Dataset excerpts

□ □ □ □

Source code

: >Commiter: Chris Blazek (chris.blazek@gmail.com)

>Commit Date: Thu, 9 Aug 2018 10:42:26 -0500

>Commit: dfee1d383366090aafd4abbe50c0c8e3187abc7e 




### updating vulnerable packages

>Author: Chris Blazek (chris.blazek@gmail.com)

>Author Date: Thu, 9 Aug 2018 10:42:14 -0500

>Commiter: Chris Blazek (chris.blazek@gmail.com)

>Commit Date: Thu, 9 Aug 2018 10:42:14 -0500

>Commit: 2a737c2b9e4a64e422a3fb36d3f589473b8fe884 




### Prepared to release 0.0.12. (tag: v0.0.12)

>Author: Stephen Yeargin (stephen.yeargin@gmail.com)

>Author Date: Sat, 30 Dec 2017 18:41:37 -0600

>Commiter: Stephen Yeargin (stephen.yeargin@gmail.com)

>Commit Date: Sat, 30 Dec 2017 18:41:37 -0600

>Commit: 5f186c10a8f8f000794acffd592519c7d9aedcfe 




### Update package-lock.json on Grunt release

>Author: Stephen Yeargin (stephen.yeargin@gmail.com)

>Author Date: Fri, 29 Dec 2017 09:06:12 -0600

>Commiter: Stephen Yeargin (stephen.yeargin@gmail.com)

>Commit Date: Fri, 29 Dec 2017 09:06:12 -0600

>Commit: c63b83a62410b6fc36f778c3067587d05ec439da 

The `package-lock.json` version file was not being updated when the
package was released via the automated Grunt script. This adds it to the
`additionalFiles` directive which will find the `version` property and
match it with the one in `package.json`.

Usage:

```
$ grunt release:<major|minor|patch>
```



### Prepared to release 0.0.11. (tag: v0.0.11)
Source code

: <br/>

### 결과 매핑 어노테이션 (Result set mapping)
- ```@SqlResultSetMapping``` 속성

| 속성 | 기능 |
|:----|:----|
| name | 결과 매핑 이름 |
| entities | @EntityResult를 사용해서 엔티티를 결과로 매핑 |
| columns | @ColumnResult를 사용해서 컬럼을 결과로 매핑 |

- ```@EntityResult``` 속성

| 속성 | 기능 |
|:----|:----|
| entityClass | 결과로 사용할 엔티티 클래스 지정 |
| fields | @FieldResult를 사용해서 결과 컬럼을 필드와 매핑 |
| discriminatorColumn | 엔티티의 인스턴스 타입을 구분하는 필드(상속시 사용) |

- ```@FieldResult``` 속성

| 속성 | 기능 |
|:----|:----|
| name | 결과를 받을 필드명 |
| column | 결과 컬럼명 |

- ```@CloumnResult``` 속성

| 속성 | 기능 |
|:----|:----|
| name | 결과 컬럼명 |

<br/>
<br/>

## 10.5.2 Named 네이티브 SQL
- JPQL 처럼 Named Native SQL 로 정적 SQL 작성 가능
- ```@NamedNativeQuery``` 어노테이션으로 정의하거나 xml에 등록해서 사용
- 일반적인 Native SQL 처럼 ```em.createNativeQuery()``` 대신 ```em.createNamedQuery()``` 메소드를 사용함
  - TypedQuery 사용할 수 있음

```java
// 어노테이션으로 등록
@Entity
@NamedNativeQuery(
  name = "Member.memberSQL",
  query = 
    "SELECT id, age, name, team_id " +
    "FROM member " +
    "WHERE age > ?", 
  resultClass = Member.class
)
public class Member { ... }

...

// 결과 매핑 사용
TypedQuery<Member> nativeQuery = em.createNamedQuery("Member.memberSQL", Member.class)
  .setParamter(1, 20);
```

□ □ □ □

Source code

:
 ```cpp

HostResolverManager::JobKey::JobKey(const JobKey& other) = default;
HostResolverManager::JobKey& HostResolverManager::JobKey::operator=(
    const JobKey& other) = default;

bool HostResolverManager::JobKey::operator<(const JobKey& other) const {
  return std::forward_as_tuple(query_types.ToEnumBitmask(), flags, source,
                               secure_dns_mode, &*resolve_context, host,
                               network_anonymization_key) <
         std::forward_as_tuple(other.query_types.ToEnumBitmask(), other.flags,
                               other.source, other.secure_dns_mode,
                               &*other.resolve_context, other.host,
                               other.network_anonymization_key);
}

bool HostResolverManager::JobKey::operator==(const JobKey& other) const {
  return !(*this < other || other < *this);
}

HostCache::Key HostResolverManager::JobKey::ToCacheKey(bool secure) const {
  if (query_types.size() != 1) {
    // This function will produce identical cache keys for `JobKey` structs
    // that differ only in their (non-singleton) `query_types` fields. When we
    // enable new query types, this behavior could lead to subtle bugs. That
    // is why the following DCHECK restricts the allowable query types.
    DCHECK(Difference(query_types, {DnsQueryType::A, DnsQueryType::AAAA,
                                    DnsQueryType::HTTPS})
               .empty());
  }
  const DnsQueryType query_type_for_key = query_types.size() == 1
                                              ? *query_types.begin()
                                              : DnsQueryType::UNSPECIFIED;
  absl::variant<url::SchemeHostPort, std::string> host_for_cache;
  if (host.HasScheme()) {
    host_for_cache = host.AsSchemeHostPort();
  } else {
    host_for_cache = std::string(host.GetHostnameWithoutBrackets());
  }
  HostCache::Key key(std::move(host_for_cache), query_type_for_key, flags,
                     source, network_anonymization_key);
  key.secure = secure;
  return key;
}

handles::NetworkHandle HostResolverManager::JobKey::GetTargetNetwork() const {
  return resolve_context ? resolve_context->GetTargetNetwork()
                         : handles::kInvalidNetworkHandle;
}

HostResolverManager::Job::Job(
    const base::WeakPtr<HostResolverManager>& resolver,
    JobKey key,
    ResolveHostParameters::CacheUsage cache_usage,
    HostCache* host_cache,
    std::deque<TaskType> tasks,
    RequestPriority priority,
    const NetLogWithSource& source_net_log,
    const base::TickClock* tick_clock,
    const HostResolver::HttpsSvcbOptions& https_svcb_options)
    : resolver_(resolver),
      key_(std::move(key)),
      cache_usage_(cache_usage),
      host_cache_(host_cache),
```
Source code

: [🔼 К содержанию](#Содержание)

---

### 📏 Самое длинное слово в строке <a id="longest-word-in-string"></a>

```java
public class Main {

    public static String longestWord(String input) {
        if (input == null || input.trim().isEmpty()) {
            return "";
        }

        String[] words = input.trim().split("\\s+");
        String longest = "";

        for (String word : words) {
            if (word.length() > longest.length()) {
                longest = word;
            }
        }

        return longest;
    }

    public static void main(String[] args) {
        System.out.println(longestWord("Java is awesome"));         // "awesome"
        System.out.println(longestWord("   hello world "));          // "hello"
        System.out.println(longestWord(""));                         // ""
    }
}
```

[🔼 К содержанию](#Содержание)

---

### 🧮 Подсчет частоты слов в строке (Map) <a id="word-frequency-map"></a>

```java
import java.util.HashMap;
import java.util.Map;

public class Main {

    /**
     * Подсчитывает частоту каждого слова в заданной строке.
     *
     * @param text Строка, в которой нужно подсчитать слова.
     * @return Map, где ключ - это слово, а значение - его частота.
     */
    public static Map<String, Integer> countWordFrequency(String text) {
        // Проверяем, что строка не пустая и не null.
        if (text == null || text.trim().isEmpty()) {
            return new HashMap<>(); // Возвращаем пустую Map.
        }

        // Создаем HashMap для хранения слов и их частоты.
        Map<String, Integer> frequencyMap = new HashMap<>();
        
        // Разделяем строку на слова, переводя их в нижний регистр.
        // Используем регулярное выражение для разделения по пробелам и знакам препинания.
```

□ □ □ □

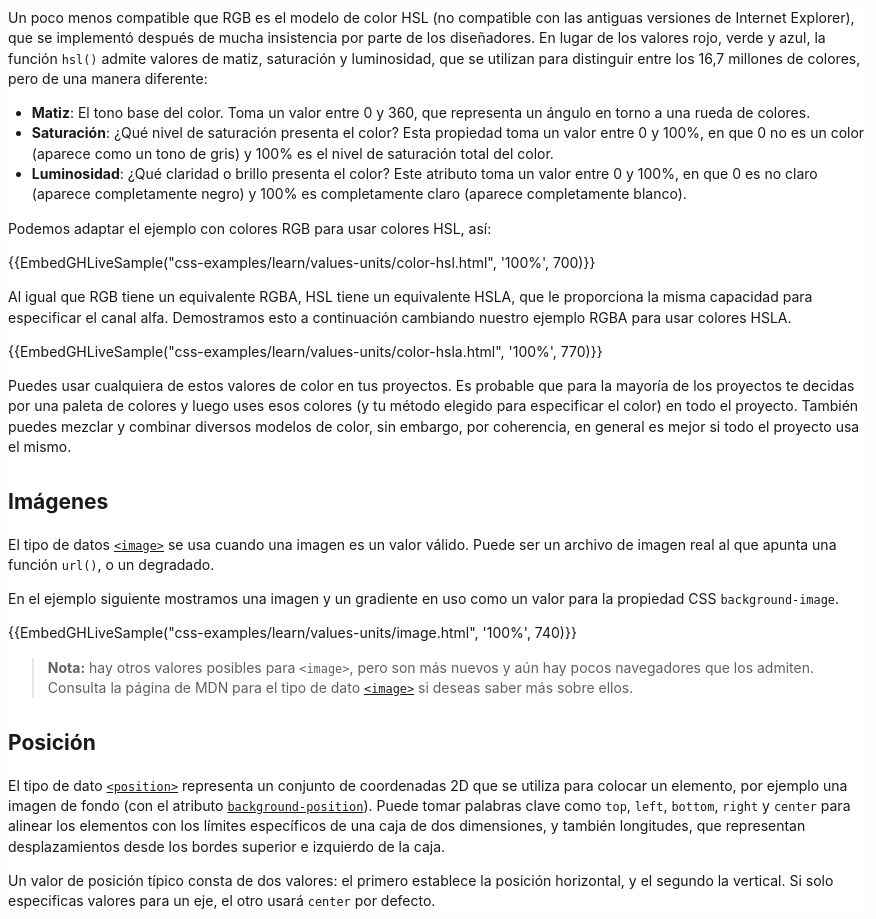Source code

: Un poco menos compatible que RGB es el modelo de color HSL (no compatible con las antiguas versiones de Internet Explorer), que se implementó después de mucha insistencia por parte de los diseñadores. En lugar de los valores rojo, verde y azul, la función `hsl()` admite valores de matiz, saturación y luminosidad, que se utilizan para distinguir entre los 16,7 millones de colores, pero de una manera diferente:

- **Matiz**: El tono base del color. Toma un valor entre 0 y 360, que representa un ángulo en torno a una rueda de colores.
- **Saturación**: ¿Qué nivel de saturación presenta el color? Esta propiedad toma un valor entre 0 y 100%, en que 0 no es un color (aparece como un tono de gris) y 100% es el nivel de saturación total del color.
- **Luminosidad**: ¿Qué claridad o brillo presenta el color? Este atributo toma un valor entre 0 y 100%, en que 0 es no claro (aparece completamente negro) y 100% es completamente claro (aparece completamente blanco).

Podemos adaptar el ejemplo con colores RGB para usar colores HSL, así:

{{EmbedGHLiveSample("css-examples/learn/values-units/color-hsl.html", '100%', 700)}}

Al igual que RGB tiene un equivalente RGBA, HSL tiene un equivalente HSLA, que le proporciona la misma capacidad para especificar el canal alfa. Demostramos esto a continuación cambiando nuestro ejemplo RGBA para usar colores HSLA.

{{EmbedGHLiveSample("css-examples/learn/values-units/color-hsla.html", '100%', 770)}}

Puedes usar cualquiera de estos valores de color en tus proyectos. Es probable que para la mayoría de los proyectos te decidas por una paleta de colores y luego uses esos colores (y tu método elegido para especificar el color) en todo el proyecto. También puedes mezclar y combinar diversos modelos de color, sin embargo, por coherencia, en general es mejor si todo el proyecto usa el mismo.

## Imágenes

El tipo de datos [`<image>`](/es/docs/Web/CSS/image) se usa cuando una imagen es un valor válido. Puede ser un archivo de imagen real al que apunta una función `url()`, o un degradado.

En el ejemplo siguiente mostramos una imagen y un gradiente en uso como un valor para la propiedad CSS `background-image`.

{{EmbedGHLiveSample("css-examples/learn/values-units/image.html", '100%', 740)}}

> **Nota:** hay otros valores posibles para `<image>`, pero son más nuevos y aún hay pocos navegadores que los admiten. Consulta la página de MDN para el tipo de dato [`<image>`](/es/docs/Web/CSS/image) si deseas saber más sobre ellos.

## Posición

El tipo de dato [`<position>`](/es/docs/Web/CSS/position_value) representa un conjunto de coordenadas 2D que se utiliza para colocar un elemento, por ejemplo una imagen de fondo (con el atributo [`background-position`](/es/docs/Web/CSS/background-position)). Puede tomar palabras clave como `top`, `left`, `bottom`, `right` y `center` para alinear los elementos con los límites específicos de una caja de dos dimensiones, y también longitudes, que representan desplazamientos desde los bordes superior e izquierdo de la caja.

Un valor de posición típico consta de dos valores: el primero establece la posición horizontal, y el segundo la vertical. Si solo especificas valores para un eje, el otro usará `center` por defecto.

□ □ □ □

If a line in the records above includes the string "Integer", copy it.

• Completed task:
    public static Map<String, Integer> countWordFrequency(String text) {
        Map<String, Integer> frequencyMap = new HashMap<>();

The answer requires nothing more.